I passed my VCP410 exam yesterday with a score of 450. I’m pleased to have finally gotten it out of the way as, even though I had signed up for the second-shot voucher with VMware, there seem to be no free slots in the 4 testing centres in Brisbane this month. After the epic fail of my previous employer to stay afloat, I also had to pony up the AU$275 myself, so I felt a little bit more pressure than I normally would when taking one of these exams.

I found the following resources of particular use:

Brian’s list of “Useful study material”;

Duncan’s VCP 4 post;

Simon Long’s blog and practice exams;

and the VCP4 Mock Examfrom VMware on the mylearn page.

I also recommend you read through as much reference material / admin guides that you can, and remember that what you’re taught in the course doesn’t always correlate with what you see in the exam. Good luck!

vmkfstools sometimes not so nice

I’m hoping to do some posts on the vCLI when I have some time in the near future. But I was trolling through the release notes and came across this particular gem in the known issues section: 

Running vmkfstools -C does not prompt for confirmation. When you run vmkfstools -C to create a VMFS (Virtual Machine File System) on a partition that already has a VMFS on it, the command erases the existing VMFS and creates the new VMFS without prompting for confirmation.
Workaround: No workaround. Check the command carefully before running it.”

Nice! I can imagination a certain special consternation one would feel when running this on the wrong production LUN …

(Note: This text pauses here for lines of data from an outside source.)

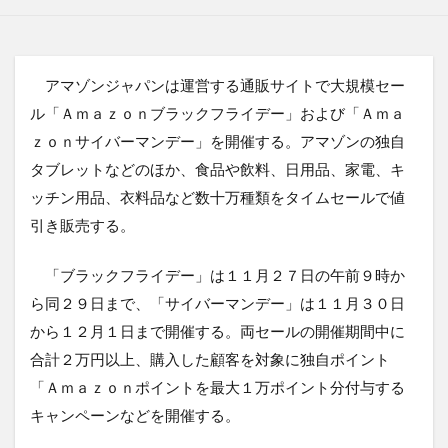
アマゾンジャパンは運営する通販サイトで大規模セー
ル「Ａｍａｚｏｎブラックフライデー」および「Ａｍａ
ｚｏｎサイバーマンデー」を開催する。アマゾンの独自
タブレットなどのほか、食品や飲料、日用品、家電、キ
ッチン用品、衣料品など数十万種類をタイムセールで値
引き販売する。
「ブラックフライデー」は１１月２７日の午前９時か
ら同２９日まで、「サイバーマンデー」は１１月３０日
から１２月１日まで開催する。両セールの開催期間中に
合計２万円以上、購入した顧客を対象に独自ポイント
「Ａｍａｚｏｎポイントを最大１万ポイント分付与する
キャンペーンなどを開催する。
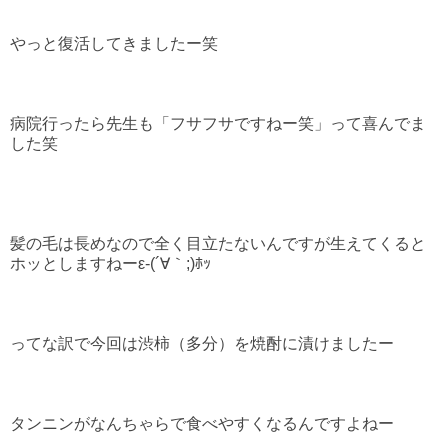
やっと復活してきましたー笑
病院行ったら先生も「フサフサですねー笑」って喜んでま
した笑
髪の毛は長めなので全く目立たないんですが生えてくると
ホッとしますねーε-(´∀｀;)ﾎｯ
ってな訳で今回は渋柿（多分）を焼酎に漬けましたー
タンニンがなんちゃらで食べやすくなるんですよねー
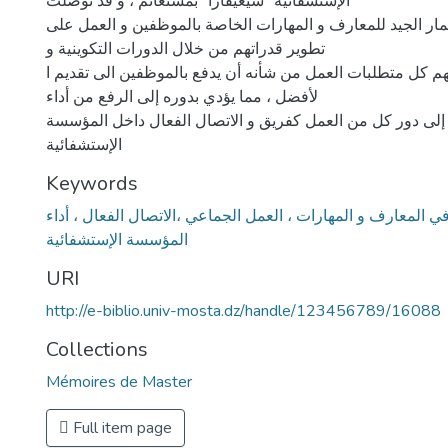
الإستشفائية "شيغيفارا" بمستغانم ، و قد توصلت
ثمار الجيد للمعارف و المهارات الخاصة بالموظفين و العمل على
تطوير قدراتهم من خلال الدورات التكوينية و
لهم كل متطلبات العمل من شأنه أن يدفع بالموظفين الى تقديم ا
لأفضل ، مما يؤدي بدوره إلى الرفع من أداء
لى دور كل من العمل كفريق و الاتصال الفعال داخل المؤسسة
الإستشفائية
Keywords
في المعارف و المهارات ، العمل الجماعي ،الاتصال الفعال ، أداء
المؤسسة الإستشفائية
URI
http://e-biblio.univ-mosta.dz/handle/123456789/16088
Collections
Mémoires de Master
Full item page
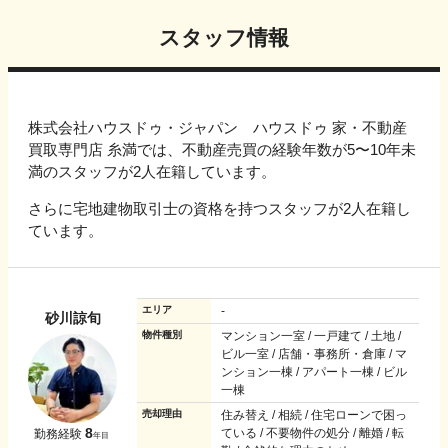
スタッフ情報
株式会社ハウスドゥ・ジャパン ハウスドゥ 家・不動産
買取専門店 糸満では、不動産売買の経験年数が5〜10年未
満のスタッフが2人在籍しています。
さらに宅地建物取引士の資格を持つスタッフが2人在籍し
ています。
エリア
-
砂川諒旬
物件種別
マンション一室 / 一戸建て / 土地 /
ビル一室 / 店舗・事務所・倉庫 / マ
ンション一棟 / アパート一棟 / ビル
一棟
売却理由
住み替え / 相続 / 住宅ローンで困っ
8
ている / 不要物件の処分 / 離婚 / 転
勤務経験
年目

VMware ESX Cluster in a Box

This is very old news, but one of the neat things about ESX is that you can build clusters for testing and don’t have to shell out for a split-bus DAS or SAN space. My colleague, who’s been using ESX for good and evil (testing Veritas Cluster Server) needed to build one in our dev environment the other day. Last time I did this was to cluster VirtualCenter 2.0.2 and I was a bit rusty on the process.

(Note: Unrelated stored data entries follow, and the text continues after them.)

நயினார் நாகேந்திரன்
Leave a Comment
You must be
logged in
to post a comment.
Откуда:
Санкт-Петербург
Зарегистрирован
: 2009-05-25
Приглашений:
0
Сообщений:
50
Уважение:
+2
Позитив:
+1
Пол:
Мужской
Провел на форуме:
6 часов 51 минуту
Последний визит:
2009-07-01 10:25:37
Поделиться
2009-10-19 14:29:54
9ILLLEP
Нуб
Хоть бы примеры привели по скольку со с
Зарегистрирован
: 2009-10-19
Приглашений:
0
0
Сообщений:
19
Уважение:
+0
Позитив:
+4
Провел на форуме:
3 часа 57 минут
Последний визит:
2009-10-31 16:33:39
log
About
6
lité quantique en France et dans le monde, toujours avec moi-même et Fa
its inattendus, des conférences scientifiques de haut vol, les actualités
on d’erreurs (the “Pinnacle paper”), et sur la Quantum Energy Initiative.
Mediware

So, for my reference, do this:

Create a shared vmdk to act as the quorum disk using vmkfstools (it needs to be in thick format)

vmkfstools -c 512m -a lsilogic -d thick /vmfs/volumes/datastore/quorum.vmdk

-c to create a vmdk and what size it should be
-a to specify the adapter type (lsilogic or buslogic)
-d can specify some neat things, like RDM settings, etc

Make another vmdk if you’d like to, well, share some data between the nodes.

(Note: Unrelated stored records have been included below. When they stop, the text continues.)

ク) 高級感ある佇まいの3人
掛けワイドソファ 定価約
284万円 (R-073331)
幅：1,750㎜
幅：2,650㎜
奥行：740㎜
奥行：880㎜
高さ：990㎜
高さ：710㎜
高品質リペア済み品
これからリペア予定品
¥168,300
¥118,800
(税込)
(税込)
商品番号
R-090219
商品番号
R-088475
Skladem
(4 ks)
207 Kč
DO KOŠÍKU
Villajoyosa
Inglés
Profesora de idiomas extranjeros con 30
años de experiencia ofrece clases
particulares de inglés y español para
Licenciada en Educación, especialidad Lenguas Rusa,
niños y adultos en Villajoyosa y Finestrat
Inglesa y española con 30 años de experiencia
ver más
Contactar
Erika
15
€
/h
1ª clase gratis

Add the disk to the guest as an existing device and change the SCSI ID of the card to something like SCSI (1:0). This adds another SCSI adapter to the guest. Set the sharing mode on the adapter virtual or physical, depending on whether you want the cluster in the box or sharing with another physical / virtual host outside of the ESX host. If you don’t specify the -a option when you create the vmdk, it defaults to buslogic. Obviously if you want to share the disk with another physical host you can’t use a vmdk.

Do the same on the other guest / physical host / etc. Install MSCS or VCS or whatever passes as a clustering solution in your life. Enjoy. I also recommend the man page for vmkfstools – it’s an invaluable reference.